First, Powell himself does not seem to be sure whether he wants to say that American constitutionalism is a blend of the four historical sources he discusses, or that they are four mutually exclusive competing traditions, only one of which could have won the day. Sometimes he leans toward the former view, and at other times he says that the constitutional tradition is a thoroughly Enlightenment project from the beginning. For instance, he points out that by the middle of the nineteenth century judicial decisions contained internal tensions: "The common law vision of discourse as tradition-dependent had prevailed over the competing Enlightenment preference for rationalistic logic, but most of the substantive values and commitments of the constitutional tradition were thoroughly liberal," affirming radical individualism, and so on. Powell's case for the former is not strong, but even it if were, this by no means implies that two traditions are at work. It might only mean that the winning tradition shares some accidental aspects of the losing one. But, as noted above, the interpretive use of those aspects would be (and indeed was) radically distinct in each respective tradition.

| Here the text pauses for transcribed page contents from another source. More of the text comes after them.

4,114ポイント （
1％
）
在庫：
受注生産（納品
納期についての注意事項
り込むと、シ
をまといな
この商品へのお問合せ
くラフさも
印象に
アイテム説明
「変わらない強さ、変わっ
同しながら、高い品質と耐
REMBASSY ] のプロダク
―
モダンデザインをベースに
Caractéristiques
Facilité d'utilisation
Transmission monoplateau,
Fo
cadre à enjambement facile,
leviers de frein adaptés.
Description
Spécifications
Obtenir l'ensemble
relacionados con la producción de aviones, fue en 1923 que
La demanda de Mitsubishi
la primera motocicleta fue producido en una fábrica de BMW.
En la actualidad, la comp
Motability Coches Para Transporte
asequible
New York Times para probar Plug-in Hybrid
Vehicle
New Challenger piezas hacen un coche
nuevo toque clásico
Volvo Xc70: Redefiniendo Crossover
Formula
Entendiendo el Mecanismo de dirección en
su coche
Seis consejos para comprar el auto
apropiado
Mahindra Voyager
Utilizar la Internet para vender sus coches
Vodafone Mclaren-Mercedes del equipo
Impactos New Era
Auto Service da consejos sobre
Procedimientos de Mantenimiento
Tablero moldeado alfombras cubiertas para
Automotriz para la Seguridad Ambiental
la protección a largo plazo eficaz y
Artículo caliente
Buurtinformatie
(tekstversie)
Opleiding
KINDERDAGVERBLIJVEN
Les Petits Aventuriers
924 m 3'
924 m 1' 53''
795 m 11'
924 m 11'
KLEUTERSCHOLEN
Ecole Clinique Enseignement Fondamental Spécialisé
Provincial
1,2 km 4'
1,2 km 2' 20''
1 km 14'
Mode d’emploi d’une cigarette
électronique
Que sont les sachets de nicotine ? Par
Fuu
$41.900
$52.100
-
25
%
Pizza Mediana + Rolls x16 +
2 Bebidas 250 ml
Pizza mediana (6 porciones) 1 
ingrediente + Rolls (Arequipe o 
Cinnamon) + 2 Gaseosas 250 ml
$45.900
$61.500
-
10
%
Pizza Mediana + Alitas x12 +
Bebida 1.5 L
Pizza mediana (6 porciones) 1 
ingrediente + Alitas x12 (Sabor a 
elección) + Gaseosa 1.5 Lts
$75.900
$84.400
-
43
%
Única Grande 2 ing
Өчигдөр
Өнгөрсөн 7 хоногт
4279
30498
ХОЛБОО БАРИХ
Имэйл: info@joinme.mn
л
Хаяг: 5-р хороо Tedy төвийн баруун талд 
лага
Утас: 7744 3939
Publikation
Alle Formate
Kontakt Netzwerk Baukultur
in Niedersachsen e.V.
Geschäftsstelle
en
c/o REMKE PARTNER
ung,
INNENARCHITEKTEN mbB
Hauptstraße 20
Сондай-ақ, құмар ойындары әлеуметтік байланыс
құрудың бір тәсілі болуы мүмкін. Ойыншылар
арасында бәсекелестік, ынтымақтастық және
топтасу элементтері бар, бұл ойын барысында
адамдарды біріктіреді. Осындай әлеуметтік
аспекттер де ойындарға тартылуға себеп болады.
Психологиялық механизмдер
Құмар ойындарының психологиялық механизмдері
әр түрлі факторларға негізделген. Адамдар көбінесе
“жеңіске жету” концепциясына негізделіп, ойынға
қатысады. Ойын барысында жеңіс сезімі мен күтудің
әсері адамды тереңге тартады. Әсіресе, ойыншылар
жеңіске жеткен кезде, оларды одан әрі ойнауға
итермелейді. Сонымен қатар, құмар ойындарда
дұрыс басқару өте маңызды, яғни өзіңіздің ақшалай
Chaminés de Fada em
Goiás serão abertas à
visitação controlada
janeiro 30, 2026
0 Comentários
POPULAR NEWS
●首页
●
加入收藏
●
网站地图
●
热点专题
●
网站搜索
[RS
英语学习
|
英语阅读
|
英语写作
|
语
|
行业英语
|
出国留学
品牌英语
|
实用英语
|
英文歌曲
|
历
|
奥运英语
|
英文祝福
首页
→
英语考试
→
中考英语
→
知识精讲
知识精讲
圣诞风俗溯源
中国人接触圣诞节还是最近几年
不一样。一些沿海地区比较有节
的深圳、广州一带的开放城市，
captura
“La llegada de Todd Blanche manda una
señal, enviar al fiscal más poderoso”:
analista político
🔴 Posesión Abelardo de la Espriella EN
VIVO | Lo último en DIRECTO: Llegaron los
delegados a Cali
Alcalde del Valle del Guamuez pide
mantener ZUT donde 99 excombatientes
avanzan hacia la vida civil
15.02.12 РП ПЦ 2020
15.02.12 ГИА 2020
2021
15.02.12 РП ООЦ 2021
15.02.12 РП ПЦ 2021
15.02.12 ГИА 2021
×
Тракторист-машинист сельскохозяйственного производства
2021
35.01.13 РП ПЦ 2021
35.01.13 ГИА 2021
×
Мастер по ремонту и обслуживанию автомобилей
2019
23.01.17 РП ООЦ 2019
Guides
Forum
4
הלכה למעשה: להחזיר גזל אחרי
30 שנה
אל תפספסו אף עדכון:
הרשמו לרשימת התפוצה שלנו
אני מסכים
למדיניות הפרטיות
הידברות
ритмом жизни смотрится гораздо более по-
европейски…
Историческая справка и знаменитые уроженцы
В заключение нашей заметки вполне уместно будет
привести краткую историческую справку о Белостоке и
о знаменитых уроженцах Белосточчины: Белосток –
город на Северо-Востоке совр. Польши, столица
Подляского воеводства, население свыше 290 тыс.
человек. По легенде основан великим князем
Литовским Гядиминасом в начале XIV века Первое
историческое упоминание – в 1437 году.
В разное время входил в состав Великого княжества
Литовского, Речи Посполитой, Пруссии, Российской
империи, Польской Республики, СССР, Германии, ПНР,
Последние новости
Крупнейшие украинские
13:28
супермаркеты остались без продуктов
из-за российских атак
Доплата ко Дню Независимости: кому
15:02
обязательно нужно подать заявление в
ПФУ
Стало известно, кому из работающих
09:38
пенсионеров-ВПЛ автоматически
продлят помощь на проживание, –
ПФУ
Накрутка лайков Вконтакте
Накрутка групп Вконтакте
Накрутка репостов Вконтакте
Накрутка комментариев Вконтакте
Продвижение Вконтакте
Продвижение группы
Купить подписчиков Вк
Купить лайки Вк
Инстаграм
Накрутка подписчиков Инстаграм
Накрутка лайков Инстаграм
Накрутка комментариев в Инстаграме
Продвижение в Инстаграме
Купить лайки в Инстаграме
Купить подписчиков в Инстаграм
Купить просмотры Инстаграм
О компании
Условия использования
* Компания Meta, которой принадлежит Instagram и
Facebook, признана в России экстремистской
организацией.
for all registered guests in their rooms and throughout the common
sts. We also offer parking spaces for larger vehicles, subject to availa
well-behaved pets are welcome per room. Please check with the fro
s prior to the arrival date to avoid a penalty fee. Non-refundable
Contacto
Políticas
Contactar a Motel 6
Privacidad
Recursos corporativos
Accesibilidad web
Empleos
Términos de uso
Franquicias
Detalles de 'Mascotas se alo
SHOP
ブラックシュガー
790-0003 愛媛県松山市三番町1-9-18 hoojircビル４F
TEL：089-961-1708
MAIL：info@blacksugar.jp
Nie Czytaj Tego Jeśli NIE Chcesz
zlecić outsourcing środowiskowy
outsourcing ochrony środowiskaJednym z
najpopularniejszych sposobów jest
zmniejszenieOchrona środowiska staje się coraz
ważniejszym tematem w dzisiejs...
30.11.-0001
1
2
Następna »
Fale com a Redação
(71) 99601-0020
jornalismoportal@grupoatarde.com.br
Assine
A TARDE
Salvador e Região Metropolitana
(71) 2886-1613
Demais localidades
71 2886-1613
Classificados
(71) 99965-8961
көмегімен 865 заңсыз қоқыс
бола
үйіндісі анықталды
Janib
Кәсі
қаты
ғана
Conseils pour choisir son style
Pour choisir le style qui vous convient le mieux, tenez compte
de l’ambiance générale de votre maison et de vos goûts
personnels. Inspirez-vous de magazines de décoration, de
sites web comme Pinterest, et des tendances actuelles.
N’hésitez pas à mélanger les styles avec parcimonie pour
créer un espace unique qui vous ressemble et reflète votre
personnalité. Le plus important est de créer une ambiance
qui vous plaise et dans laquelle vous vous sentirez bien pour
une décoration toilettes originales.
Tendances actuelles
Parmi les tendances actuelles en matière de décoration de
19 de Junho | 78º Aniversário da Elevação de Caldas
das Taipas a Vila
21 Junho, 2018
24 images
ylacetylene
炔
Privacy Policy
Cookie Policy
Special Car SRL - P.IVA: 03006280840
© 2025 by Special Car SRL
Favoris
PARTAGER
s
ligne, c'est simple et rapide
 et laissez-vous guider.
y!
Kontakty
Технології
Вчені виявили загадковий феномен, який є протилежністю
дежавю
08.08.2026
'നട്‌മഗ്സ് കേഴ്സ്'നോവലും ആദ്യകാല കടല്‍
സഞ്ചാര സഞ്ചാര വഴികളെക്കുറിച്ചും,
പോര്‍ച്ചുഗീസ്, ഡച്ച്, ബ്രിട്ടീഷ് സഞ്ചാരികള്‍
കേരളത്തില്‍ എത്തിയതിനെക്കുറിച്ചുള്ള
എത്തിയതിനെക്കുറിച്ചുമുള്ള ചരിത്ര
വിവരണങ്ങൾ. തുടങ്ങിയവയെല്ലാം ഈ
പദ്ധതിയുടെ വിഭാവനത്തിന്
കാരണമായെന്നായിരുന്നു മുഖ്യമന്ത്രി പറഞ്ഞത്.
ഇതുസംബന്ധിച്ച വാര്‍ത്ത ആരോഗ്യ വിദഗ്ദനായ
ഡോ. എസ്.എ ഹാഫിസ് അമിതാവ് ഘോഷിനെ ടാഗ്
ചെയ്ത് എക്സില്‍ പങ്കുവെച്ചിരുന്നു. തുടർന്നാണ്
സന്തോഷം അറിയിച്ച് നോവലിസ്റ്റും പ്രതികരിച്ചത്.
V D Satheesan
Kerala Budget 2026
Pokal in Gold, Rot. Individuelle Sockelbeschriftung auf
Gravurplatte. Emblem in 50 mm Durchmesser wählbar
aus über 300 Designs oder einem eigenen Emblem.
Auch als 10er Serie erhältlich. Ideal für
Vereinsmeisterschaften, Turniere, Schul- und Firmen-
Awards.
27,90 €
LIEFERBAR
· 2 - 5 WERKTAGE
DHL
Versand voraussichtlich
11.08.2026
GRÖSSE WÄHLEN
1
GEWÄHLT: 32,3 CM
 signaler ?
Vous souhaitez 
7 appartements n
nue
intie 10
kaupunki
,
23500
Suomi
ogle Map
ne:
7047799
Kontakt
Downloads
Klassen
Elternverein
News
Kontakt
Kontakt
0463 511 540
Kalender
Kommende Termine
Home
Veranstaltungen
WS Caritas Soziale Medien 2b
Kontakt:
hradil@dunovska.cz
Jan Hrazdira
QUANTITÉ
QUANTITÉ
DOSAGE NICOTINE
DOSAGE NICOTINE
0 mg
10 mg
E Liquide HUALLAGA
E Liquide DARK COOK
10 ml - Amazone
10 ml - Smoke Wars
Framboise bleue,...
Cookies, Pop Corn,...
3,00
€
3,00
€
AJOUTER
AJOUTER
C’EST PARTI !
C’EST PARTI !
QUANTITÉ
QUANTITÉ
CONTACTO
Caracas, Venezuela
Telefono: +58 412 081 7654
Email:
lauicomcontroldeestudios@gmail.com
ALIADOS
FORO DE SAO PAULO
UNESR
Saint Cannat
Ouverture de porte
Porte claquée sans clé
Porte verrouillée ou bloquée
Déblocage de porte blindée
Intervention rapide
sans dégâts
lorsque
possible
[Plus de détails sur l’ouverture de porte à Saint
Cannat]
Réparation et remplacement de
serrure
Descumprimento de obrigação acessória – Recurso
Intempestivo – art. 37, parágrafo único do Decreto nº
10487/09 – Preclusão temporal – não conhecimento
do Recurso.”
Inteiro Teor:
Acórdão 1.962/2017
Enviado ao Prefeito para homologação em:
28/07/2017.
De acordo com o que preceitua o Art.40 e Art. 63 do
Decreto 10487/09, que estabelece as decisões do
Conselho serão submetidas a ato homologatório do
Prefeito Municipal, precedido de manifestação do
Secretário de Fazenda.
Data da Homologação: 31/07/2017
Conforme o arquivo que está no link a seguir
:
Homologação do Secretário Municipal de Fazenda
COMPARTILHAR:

Put another way, by Powell's own MacIntyrean criteria can one rationally say, "American constitutionalism for much of its history explored (mainly) liberal moral principles through the use of tradition- dependent (common law) modes of reasoning"?

Second, and more to the point of the book, Powell's positive theological prescriptions tend to suffer from the very malady he wants to criticize. He cites approvingly Stanley Hauerwas' criticism that the "primary subject of Christian ethics in America has been America," and he warns repeatedly that Christians ought not necessarily frame their own moral reasoning around some mandate to preserve the moral-legal-political institutions of liberal democracy. For instance: "The liberty of which constitutionalism has spoken has never been Christian freedom, and so the degeneration of the tradition's internal rationality is not itself of grave importance to Christians." But Powell's own preference for something like "social democracy" is not much of an improvement over the kinds of ethics of which Hauerwas is so effectively critical.

Powell invokes John Howard Yoder in arguing for a kind of majoritarian egalitarianism as an antidote to imperial judicial activism, on the grounds that only the former will be able to channel the violence of the state in the way that a previously more restrained judicial activism once did.

Christians should respond to the current constitutional crisis by joining others calling for a renewed judicial deference for a distinctly theological reason; majoritarian processes in the United States, at least when policed by . . . limited judicial activism, . . . increase minority leverage by increasing the variety of forums and the variety of decisionmakers available to hear and respond to deviant or weak voices (including the deviant voices in Christian communities).
It is highly doubtful that majoritarianism would have such an effect. Moreover, Powell does not give us any criteria for what distinguishes judicial deference from limited judicial activism. Finally, and perhaps most important, how does such a point of view contribute to the idea that Christians are called to a radical commitment to Jesus Christ, rather than to a radical commitment to a moral theory of equality? To put it another way, how can this free church ecclesiology-cum-political theory prevent the Church itself from affirming democratic pluralism as a theological mandate (as the quote above suggests)? No doubt Jefferson Powell would object strongly to a critique of his book that accuses it, at the end of the day, of giving a theological justification for dogmatic pluralism. So we can hope that the further development of his thought will work toward convincing us that this is not so.


Kenneth R. Craycraft, Jr. is Assistant Professor of Theology at St. Mary's University in San Antonio, Texas.